INPUT RECORDS section start
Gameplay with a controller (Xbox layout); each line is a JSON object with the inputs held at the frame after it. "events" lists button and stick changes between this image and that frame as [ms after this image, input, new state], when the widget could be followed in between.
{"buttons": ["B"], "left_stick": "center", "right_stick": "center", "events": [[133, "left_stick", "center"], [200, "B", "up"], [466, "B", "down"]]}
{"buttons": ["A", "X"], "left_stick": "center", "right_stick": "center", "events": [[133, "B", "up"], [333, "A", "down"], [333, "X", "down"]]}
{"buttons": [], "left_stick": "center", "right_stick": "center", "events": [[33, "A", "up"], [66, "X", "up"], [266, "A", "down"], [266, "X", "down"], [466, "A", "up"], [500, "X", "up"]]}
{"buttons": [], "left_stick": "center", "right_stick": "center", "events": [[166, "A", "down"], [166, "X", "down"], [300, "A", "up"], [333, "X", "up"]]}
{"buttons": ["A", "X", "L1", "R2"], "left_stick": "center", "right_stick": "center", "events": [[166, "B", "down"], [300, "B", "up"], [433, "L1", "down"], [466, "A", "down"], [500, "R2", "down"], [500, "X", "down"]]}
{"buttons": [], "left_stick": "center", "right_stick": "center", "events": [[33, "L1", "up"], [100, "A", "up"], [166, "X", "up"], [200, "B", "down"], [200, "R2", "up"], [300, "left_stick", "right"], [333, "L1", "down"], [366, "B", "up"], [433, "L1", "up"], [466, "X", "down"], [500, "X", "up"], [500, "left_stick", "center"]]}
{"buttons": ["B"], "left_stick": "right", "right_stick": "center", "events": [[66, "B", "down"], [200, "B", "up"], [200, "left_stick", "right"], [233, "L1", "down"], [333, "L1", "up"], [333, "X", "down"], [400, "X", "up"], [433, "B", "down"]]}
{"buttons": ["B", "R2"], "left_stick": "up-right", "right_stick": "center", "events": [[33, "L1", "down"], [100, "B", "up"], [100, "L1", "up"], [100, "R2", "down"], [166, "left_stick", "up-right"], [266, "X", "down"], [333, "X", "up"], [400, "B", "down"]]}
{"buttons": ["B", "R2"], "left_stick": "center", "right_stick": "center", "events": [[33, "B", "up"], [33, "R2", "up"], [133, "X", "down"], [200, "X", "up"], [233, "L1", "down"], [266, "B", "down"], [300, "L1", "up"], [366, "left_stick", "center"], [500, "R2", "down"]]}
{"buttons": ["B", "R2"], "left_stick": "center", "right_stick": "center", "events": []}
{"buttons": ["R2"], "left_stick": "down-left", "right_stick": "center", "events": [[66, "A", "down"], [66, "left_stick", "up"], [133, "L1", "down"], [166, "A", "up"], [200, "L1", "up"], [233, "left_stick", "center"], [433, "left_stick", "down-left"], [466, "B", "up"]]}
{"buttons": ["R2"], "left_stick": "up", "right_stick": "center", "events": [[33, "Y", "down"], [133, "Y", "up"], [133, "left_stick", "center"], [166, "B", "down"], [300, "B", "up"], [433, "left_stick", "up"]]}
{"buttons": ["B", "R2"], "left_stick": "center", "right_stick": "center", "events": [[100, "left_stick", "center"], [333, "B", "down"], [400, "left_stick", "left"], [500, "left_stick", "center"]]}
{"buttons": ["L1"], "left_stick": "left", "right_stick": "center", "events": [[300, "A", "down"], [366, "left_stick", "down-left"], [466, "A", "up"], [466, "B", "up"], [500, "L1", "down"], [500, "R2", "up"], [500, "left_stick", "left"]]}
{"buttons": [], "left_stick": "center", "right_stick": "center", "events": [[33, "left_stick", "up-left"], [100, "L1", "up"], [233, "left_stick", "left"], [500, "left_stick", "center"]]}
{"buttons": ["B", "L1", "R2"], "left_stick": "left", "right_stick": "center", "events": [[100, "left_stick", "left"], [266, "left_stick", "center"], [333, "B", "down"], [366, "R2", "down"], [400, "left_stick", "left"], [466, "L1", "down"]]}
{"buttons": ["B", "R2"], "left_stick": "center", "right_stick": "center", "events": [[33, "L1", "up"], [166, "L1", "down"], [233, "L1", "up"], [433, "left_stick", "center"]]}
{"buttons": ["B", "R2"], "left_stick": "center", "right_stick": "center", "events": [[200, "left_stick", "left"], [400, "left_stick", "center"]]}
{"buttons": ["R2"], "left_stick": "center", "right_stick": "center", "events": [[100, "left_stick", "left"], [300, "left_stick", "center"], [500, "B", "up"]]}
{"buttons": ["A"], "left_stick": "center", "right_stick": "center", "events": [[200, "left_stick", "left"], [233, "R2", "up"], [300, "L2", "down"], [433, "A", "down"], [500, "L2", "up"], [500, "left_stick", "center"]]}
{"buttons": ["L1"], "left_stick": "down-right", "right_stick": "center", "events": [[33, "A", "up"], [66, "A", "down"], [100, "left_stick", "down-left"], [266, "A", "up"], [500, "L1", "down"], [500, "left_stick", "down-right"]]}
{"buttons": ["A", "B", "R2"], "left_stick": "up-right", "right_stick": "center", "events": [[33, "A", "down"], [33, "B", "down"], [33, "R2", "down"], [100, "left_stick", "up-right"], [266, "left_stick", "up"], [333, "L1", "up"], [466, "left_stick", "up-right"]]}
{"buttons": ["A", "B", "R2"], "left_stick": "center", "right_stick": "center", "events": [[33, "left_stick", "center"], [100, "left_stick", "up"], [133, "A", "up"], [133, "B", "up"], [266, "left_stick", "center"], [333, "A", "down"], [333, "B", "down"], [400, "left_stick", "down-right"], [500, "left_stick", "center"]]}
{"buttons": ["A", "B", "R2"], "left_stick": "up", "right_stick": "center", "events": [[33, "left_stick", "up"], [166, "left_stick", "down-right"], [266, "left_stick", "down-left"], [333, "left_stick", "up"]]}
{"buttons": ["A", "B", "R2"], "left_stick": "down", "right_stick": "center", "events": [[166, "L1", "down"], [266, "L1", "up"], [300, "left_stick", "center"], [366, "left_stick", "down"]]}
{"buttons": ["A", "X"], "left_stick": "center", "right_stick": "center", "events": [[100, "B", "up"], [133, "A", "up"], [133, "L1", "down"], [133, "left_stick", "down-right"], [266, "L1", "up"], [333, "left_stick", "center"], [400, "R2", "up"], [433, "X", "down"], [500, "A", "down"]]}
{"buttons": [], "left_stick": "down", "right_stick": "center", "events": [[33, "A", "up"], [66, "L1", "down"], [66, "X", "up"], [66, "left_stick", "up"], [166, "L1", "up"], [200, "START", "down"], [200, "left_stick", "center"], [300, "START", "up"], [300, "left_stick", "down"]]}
INPUT RECORDS section end
▶ [TASK TO COMPLETE] Word for word, reproduce every record shown above.

▶ [ANSWER FOR THIS EXERCISE]
Gameplay with a controller (Xbox layout); each line is a JSON object with the inputs held at the frame after it. "events" lists button and stick changes between this image and that frame as [ms after this image, input, new state], when the widget could be followed in between.
{"buttons": ["B"], "left_stick": "center", "right_stick": "center", "events": [[133, "left_stick", "center"], [200, "B", "up"], [466, "B", "down"]]}
{"buttons": ["A", "X"], "left_stick": "center", "right_stick": "center", "events": [[133, "B", "up"], [333, "A", "down"], [333, "X", "down"]]}
{"buttons": [], "left_stick": "center", "right_stick": "center", "events": [[33, "A", "up"], [66, "X", "up"], [266, "A", "down"], [266, "X", "down"], [466, "A", "up"], [500, "X", "up"]]}
{"buttons": [], "left_stick": "center", "right_stick": "center", "events": [[166, "A", "down"], [166, "X", "down"], [300, "A", "up"], [333, "X", "up"]]}
{"buttons": ["A", "X", "L1", "R2"], "left_stick": "center", "right_stick": "center", "events": [[166, "B", "down"], [300, "B", "up"], [433, "L1", "down"], [466, "A", "down"], [500, "R2", "down"], [500, "X", "down"]]}
{"buttons": [], "left_stick": "center", "right_stick": "center", "events": [[33, "L1", "up"], [100, "A", "up"], [166, "X", "up"], [200, "B", "down"], [200, "R2", "up"], [300, "left_stick", "right"], [333, "L1", "down"], [366, "B", "up"], [433, "L1", "up"], [466, "X", "down"], [500, "X", "up"], [500, "left_stick", "center"]]}
{"buttons": ["B"], "left_stick": "right", "right_stick": "center", "events": [[66, "B", "down"], [200, "B", "up"], [200, "left_stick", "right"], [233, "L1", "down"], [333, "L1", "up"], [333, "X", "down"], [400, "X", "up"], [433, "B", "down"]]}
{"buttons": ["B", "R2"], "left_stick": "up-right", "right_stick": "center", "events": [[33, "L1", "down"], [100, "B", "up"], [100, "L1", "up"], [100, "R2", "down"], [166, "left_stick", "up-right"], [266, "X", "down"], [333, "X", "up"], [400, "B", "down"]]}
{"buttons": ["B", "R2"], "left_stick": "center", "right_stick": "center", "events": [[33, "B", "up"], [33, "R2", "up"], [133, "X", "down"], [200, "X", "up"], [233, "L1", "down"], [266, "B", "down"], [300, "L1", "up"], [366, "left_stick", "center"], [500, "R2", "down"]]}
{"buttons": ["B", "R2"], "left_stick": "center", "right_stick": "center", "events": []}
{"buttons": ["R2"], "left_stick": "down-left", "right_stick": "center", "events": [[66, "A", "down"], [66, "left_stick", "up"], [133, "L1", "down"], [166, "A", "up"], [200, "L1", "up"], [233, "left_stick", "center"], [433, "left_stick", "down-left"], [466, "B", "up"]]}
{"buttons": ["R2"], "left_stick": "up", "right_stick": "center", "events": [[33, "Y", "down"], [133, "Y", "up"], [133, "left_stick", "center"], [166, "B", "down"], [300, "B", "up"], [433, "left_stick", "up"]]}
{"buttons": ["B", "R2"], "left_stick": "center", "right_stick": "center", "events": [[100, "left_stick", "center"], [333, "B", "down"], [400, "left_stick", "left"], [500, "left_stick", "center"]]}
{"buttons": ["L1"], "left_stick": "left", "right_stick": "center", "events": [[300, "A", "down"], [366, "left_stick", "down-left"], [466, "A", "up"], [466, "B", "up"], [500, "L1", "down"], [500, "R2", "up"], [500, "left_stick", "left"]]}
{"buttons": [], "left_stick": "center", "right_stick": "center", "events": [[33, "left_stick", "up-left"], [100, "L1", "up"], [233, "left_stick", "left"], [500, "left_stick", "center"]]}
{"buttons": ["B", "L1", "R2"], "left_stick": "left", "right_stick": "center", "events": [[100, "left_stick", "left"], [266, "left_stick", "center"], [333, "B", "down"], [366, "R2", "down"], [400, "left_stick", "left"], [466, "L1", "down"]]}
{"buttons": ["B", "R2"], "left_stick": "center", "right_stick": "center", "events": [[33, "L1", "up"], [166, "L1", "down"], [233, "L1", "up"], [433, "left_stick", "center"]]}
{"buttons": ["B", "R2"], "left_stick": "center", "right_stick": "center", "events": [[200, "left_stick", "left"], [400, "left_stick", "center"]]}
{"buttons": ["R2"], "left_stick": "center", "right_stick": "center", "events": [[100, "left_stick", "left"], [300, "left_stick", "center"], [500, "B", "up"]]}
{"buttons": ["A"], "left_stick": "center", "right_stick": "center", "events": [[200, "left_stick", "left"], [233, "R2", "up"], [300, "L2", "down"], [433, "A", "down"], [500, "L2", "up"], [500, "left_stick", "center"]]}
{"buttons": ["L1"], "left_stick": "down-right", "right_stick": "center", "events": [[33, "A", "up"], [66, "A", "down"], [100, "left_stick", "down-left"], [266, "A", "up"], [500, "L1", "down"], [500, "left_stick", "down-right"]]}
{"buttons": ["A", "B", "R2"], "left_stick": "up-right", "right_stick": "center", "events": [[33, "A", "down"], [33, "B", "down"], [33, "R2", "down"], [100, "left_stick", "up-right"], [266, "left_stick", "up"], [333, "L1", "up"], [466, "left_stick", "up-right"]]}
{"buttons": ["A", "B", "R2"], "left_stick": "center", "right_stick": "center", "events": [[33, "left_stick", "center"], [100, "left_stick", "up"], [133, "A", "up"], [133, "B", "up"], [266, "left_stick", "center"], [333, "A", "down"], [333, "B", "down"], [400, "left_stick", "down-right"], [500, "left_stick", "center"]]}
{"buttons": ["A", "B", "R2"], "left_stick": "up", "right_stick": "center", "events": [[33, "left_stick", "up"], [166, "left_stick", "down-right"], [266, "left_stick", "down-left"], [333, "left_stick", "up"]]}
{"buttons": ["A", "B", "R2"], "left_stick": "down", "right_stick": "center", "events": [[166, "L1", "down"], [266, "L1", "up"], [300, "left_stick", "center"], [366, "left_stick", "down"]]}
{"buttons": ["A", "X"], "left_stick": "center", "right_stick": "center", "events": [[100, "B", "up"], [133, "A", "up"], [133, "L1", "down"], [133, "left_stick", "down-right"], [266, "L1", "up"], [333, "left_stick", "center"], [400, "R2", "up"], [433, "X", "down"], [500, "A", "down"]]}
{"buttons": [], "left_stick": "down", "right_stick": "center", "events": [[33, "A", "up"], [66, "L1", "down"], [66, "X", "up"], [66, "left_stick", "up"], [166, "L1", "up"], [200, "START", "down"], [200, "left_stick", "center"], [300, "START", "up"], [300, "left_stick", "down"]]}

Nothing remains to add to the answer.